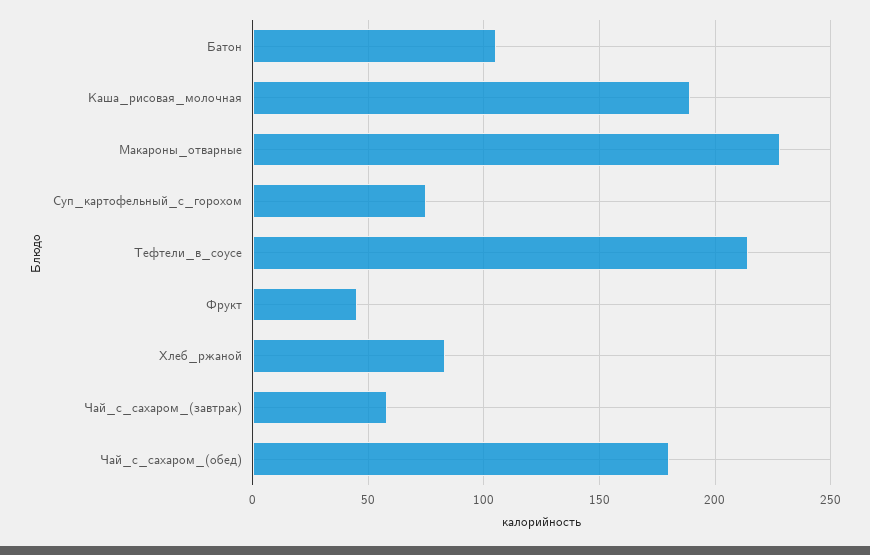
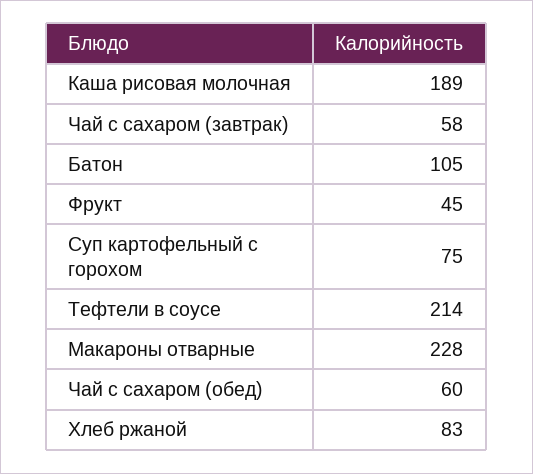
  {
    "Батон": 105,
    "Каша_рисовая_молочная": 189,
    "Макароны_отварные": 228,
    "Суп_картофельный_с_горохом": 75,
    "Тефтели_в_соусе": 214,
    "Фрукт": 45,
    "Хлеб_ржаной": 83,
    "Чай_с_сахаром_(завтрак)": 58,
-   "Чай_с_сахаром_(обед)": 180
+   "Чай_с_сахаром_(обед)": 60
  }

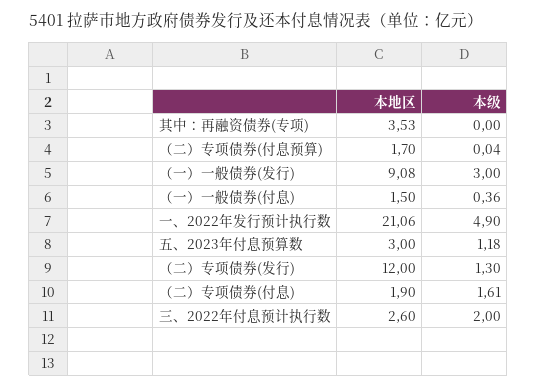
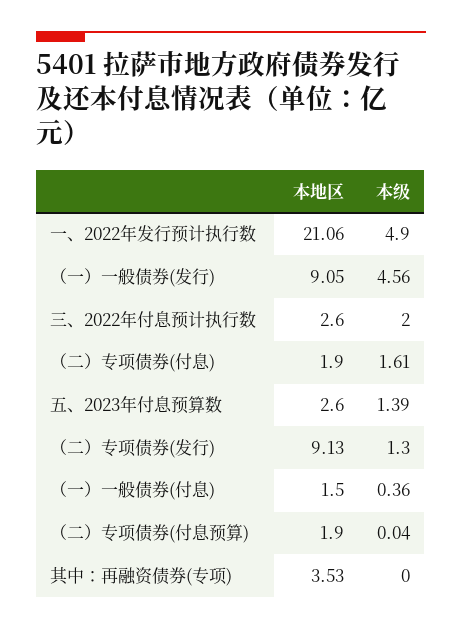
  {
    "本地区": {
      "其中：再融资债券(专项)": 3.53,
-     "（二）专项债券(付息预算)": 1.7,
+     "（二）专项债券(付息预算)": 1.9,
-     "（一）一般债券(发行)": 9.08,
+     "（一）一般债券(发行)": 9.05,
      "（一）一般债券(付息)": 1.5,
      "一、2022年发行预计执行数": 21.06,
-     "五、2023年付息预算数": 3,
+     "五、2023年付息预算数": 2.6,
-     "（二）专项债券(发行)": 12,
+     "（二）专项债券(发行)": 9.13,
      "（二）专项债券(付息)": 1.9,
      "三、2022年付息预计执行数": 2.6
    },
    "本级": {
      "其中：再融资债券(专项)": 0,
      "（二）专项债券(付息预算)": 0.04,
-     "（一）一般债券(发行)": 3,
+     "（一）一般债券(发行)": 4.56,
      "（一）一般债券(付息)": 0.36,
      "一、2022年发行预计执行数": 4.9,
-     "五、2023年付息预算数": 1.18,
+     "五、2023年付息预算数": 1.39,
      "（二）专项债券(发行)": 1.3,
      "（二）专项债券(付息)": 1.61,
      "三、2022年付息预计执行数": 2
    }
  }

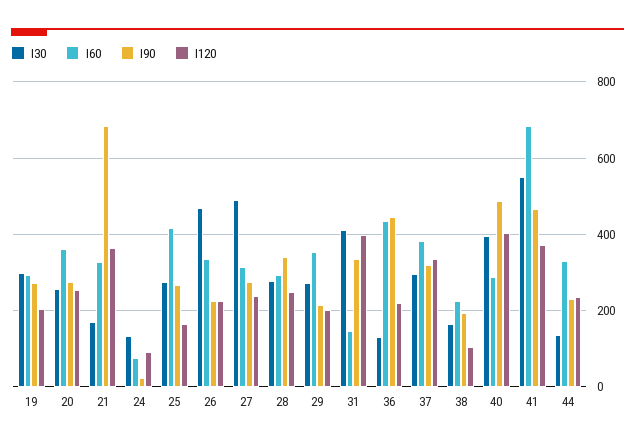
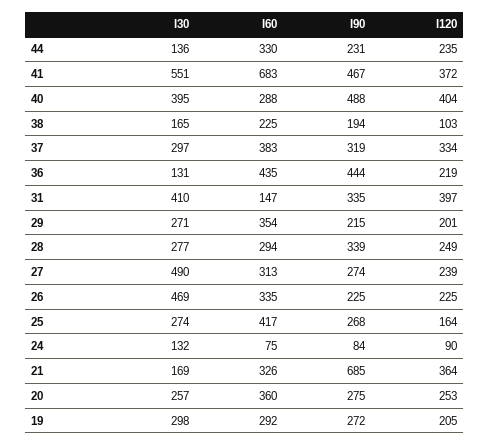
  {
    "I30": {
      "19": 298,
      "20": 257,
      "21": 169,
      "24": 132,
      "25": 274,
      "26": 469,
      "27": 490,
      "28": 277,
      "29": 271,
      "31": 410,
      "36": 131,
      "37": 297,
      "38": 165,
      "40": 395,
      "41": 551,
      "44": 136
    },
    "I60": {
      "19": 292,
      "20": 360,
      "21": 326,
      "24": 75,
      "25": 417,
      "26": 335,
      "27": 313,
      "28": 294,
      "29": 354,
      "31": 147,
      "36": 435,
      "37": 383,
      "38": 225,
      "40": 288,
      "41": 683,
      "44": 330
    },
    "I90": {
      "19": 272,
      "20": 275,
      "21": 685,
-     "24": 20,
+     "24": 84,
      "25": 268,
      "26": 225,
      "27": 274,
      "28": 339,
      "29": 215,
      "31": 335,
      "36": 444,
      "37": 319,
      "38": 194,
      "40": 488,
      "41": 467,
      "44": 231
    },
    "I120": {
      "19": 205,
      "20": 253,
      "21": 364,
      "24": 90,
      "25": 164,
      "26": 225,
      "27": 239,
      "28": 249,
      "29": 201,
      "31": 397,
      "36": 219,
      "37": 334,
      "38": 103,
      "40": 404,
      "41": 372,
      "44": 235
    }
  }

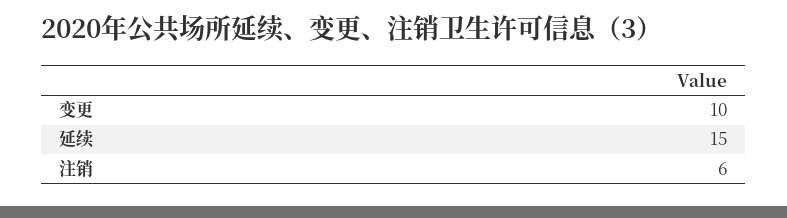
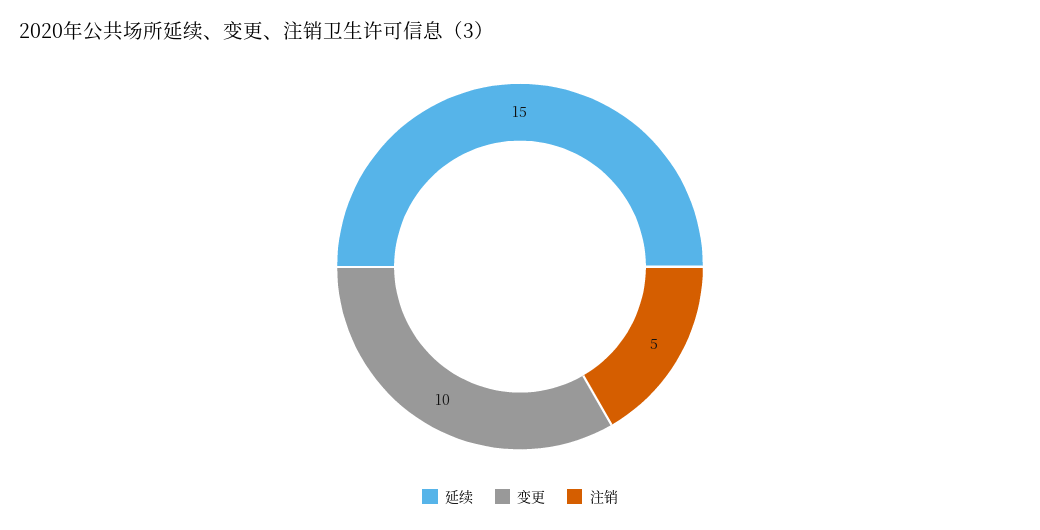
  {
    "变更": 10,
    "延续": 15,
-   "注销": 6
+   "注销": 5
  }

» **Your assignment**: Pictures stay out of the copy; print the material above exactly.

» **Completed exercise**:
  {
    "Батон": 105,
    "Каша_рисовая_молочная": 189,
    "Макароны_отварные": 228,
    "Суп_картофельный_с_горохом": 75,
    "Тефтели_в_соусе": 214,
    "Фрукт": 45,
    "Хлеб_ржаной": 83,
    "Чай_с_сахаром_(завтрак)": 58,
-   "Чай_с_сахаром_(обед)": 180
+   "Чай_с_сахаром_(обед)": 60
  }

  {
    "本地区": {
      "其中：再融资债券(专项)": 3.53,
-     "（二）专项债券(付息预算)": 1.7,
+     "（二）专项债券(付息预算)": 1.9,
-     "（一）一般债券(发行)": 9.08,
+     "（一）一般债券(发行)": 9.05,
      "（一）一般债券(付息)": 1.5,
      "一、2022年发行预计执行数": 21.06,
-     "五、2023年付息预算数": 3,
+     "五、2023年付息预算数": 2.6,
-     "（二）专项债券(发行)": 12,
+     "（二）专项债券(发行)": 9.13,
      "（二）专项债券(付息)": 1.9,
      "三、2022年付息预计执行数": 2.6
    },
    "本级": {
      "其中：再融资债券(专项)": 0,
      "（二）专项债券(付息预算)": 0.04,
-     "（一）一般债券(发行)": 3,
+     "（一）一般债券(发行)": 4.56,
      "（一）一般债券(付息)": 0.36,
      "一、2022年发行预计执行数": 4.9,
-     "五、2023年付息预算数": 1.18,
+     "五、2023年付息预算数": 1.39,
      "（二）专项债券(发行)": 1.3,
      "（二）专项债券(付息)": 1.61,
      "三、2022年付息预计执行数": 2
    }
  }

  {
    "I30": {
      "19": 298,
      "20": 257,
      "21": 169,
      "24": 132,
      "25": 274,
      "26": 469,
      "27": 490,
      "28": 277,
      "29": 271,
      "31": 410,
      "36": 131,
      "37": 297,
      "38": 165,
      "40": 395,
      "41": 551,
      "44": 136
    },
    "I60": {
      "19": 292,
      "20": 360,
      "21": 326,
      "24": 75,
      "25": 417,
      "26": 335,
      "27": 313,
      "28": 294,
      "29": 354,
      "31": 147,
      "36": 435,
      "37": 383,
      "38": 225,
      "40": 288,
      "41": 683,
      "44": 330
    },
    "I90": {
      "19": 272,
      "20": 275,
      "21": 685,
-     "24": 20,
+     "24": 84,
      "25": 268,
      "26": 225,
      "27": 274,
      "28": 339,
      "29": 215,
      "31": 335,
      "36": 444,
      "37": 319,
      "38": 194,
      "40": 488,
      "41": 467,
      "44": 231
    },
    "I120": {
      "19": 205,
      "20": 253,
      "21": 364,
      "24": 90,
      "25": 164,
      "26": 225,
      "27": 239,
      "28": 249,
      "29": 201,
      "31": 397,
      "36": 219,
      "37": 334,
      "38": 103,
      "40": 404,
      "41": 372,
      "44": 235
    }
  }

  {
    "变更": 10,
    "延续": 15,
-   "注销": 6
+   "注销": 5
  }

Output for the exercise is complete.